### INFORMATION SUPPLIED

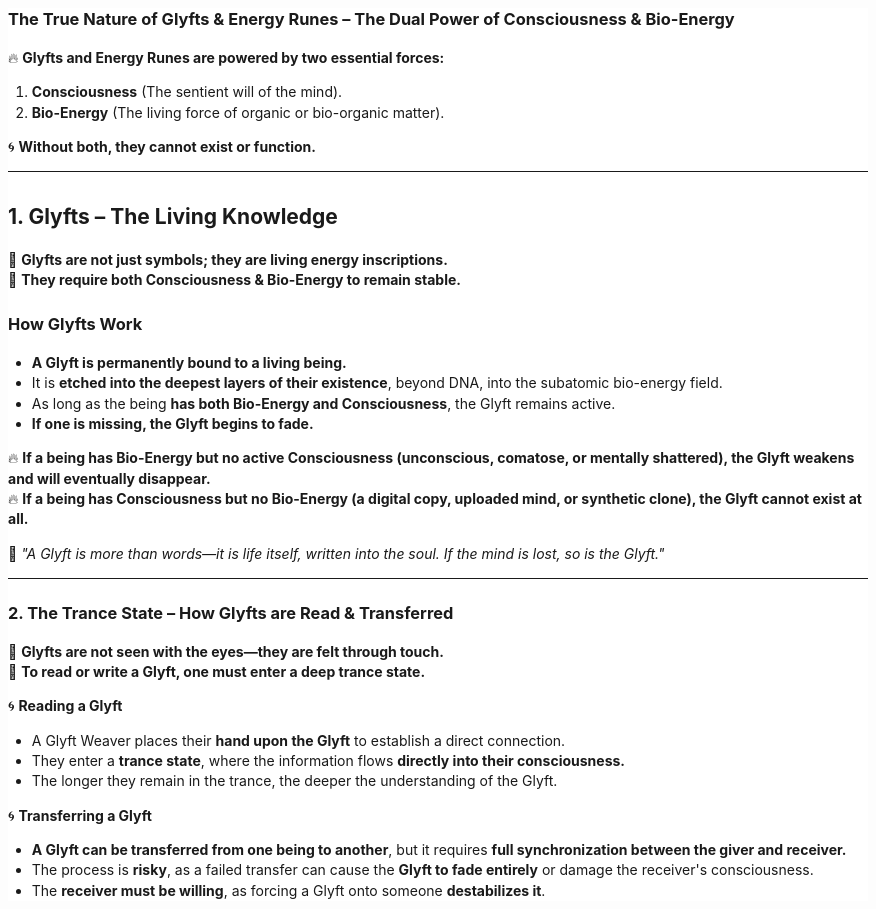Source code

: ### **The True Nature of Glyfts & Energy Runes – The Dual Power of Consciousness & Bio-Energy**

🔥 **Glyfts and Energy Runes are powered by two essential forces:**

1.  **Consciousness** (The sentient will of the mind).
2.  **Bio-Energy** (The living force of organic or bio-organic matter).

🌀 **Without both, they cannot exist or function.**

* * *

**1\. Glyfts – The Living Knowledge**
-------------------------------------

💠 **Glyfts are not just symbols; they are living energy inscriptions.**  
💠 **They require both Consciousness & Bio-Energy to remain stable.**

### **How Glyfts Work**

*   **A Glyft is permanently bound to a living being.**
*   It is **etched into the deepest layers of their existence**, beyond DNA, into the subatomic bio-energy field.
*   As long as the being **has both Bio-Energy and Consciousness**, the Glyft remains active.
*   **If one is missing, the Glyft begins to fade.**

🔥 **If a being has Bio-Energy but no active Consciousness (unconscious, comatose, or mentally shattered), the Glyft weakens and will eventually disappear.**  
🔥 **If a being has Consciousness but no Bio-Energy (a digital copy, uploaded mind, or synthetic clone), the Glyft cannot exist at all.**

🔹 _"A Glyft is more than words—it is life itself, written into the soul. If the mind is lost, so is the Glyft."_

* * *

### **2\. The Trance State – How Glyfts are Read & Transferred**

💠 **Glyfts are not seen with the eyes—they are felt through touch.**  
💠 **To read or write a Glyft, one must enter a deep trance state.**

🌀 **Reading a Glyft**

*   A Glyft Weaver places their **hand upon the Glyft** to establish a direct connection.
*   They enter a **trance state**, where the information flows **directly into their consciousness.**
*   The longer they remain in the trance, the deeper the understanding of the Glyft.

🌀 **Transferring a Glyft**

*   **A Glyft can be transferred from one being to another**, but it requires **full synchronization between the giver and receiver.**
*   The process is **risky**, as a failed transfer can cause the **Glyft to fade entirely** or damage the receiver's consciousness.
*   The **receiver must be willing**, as forcing a Glyft onto someone **destabilizes it**.
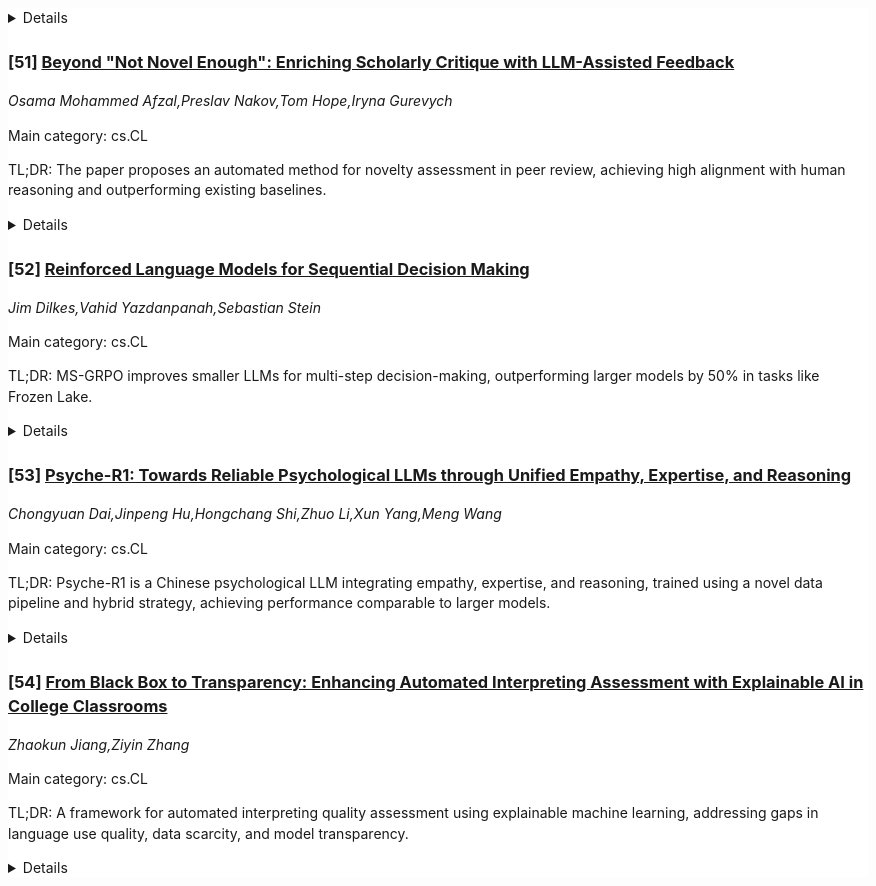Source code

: 
<details><summary>Details</summary></details>


### [51] [Beyond "Not Novel Enough": Enriching Scholarly Critique with LLM-Assisted Feedback](https://arxiv.org/abs/2508.10795)
*Osama Mohammed Afzal,Preslav Nakov,Tom Hope,Iryna Gurevych*

Main category: cs.CL

TL;DR: The paper proposes an automated method for novelty assessment in peer review, achieving high alignment with human reasoning and outperforming existing baselines.


<details><summary>Details</summary></details>


### [52] [Reinforced Language Models for Sequential Decision Making](https://arxiv.org/abs/2508.10839)
*Jim Dilkes,Vahid Yazdanpanah,Sebastian Stein*

Main category: cs.CL

TL;DR: MS-GRPO improves smaller LLMs for multi-step decision-making, outperforming larger models by 50% in tasks like Frozen Lake.


<details><summary>Details</summary></details>


### [53] [Psyche-R1: Towards Reliable Psychological LLMs through Unified Empathy, Expertise, and Reasoning](https://arxiv.org/abs/2508.10848)
*Chongyuan Dai,Jinpeng Hu,Hongchang Shi,Zhuo Li,Xun Yang,Meng Wang*

Main category: cs.CL

TL;DR: Psyche-R1 is a Chinese psychological LLM integrating empathy, expertise, and reasoning, trained using a novel data pipeline and hybrid strategy, achieving performance comparable to larger models.


<details><summary>Details</summary></details>


### [54] [From Black Box to Transparency: Enhancing Automated Interpreting Assessment with Explainable AI in College Classrooms](https://arxiv.org/abs/2508.10860)
*Zhaokun Jiang,Ziyin Zhang*

Main category: cs.CL

TL;DR: A framework for automated interpreting quality assessment using explainable machine learning, addressing gaps in language use quality, data scarcity, and model transparency.


<details><summary>Details</summary></details>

######

## ASSIGNED TASK
Your task is to copy every line in the entries that holds the string "fade".

## RESPONSE BOX
*   **If one is missing, the Glyft begins to fade.**
*   The process is **risky**, as a failed transfer can cause the **Glyft to fade entirely** or damage the receiver's consciousness.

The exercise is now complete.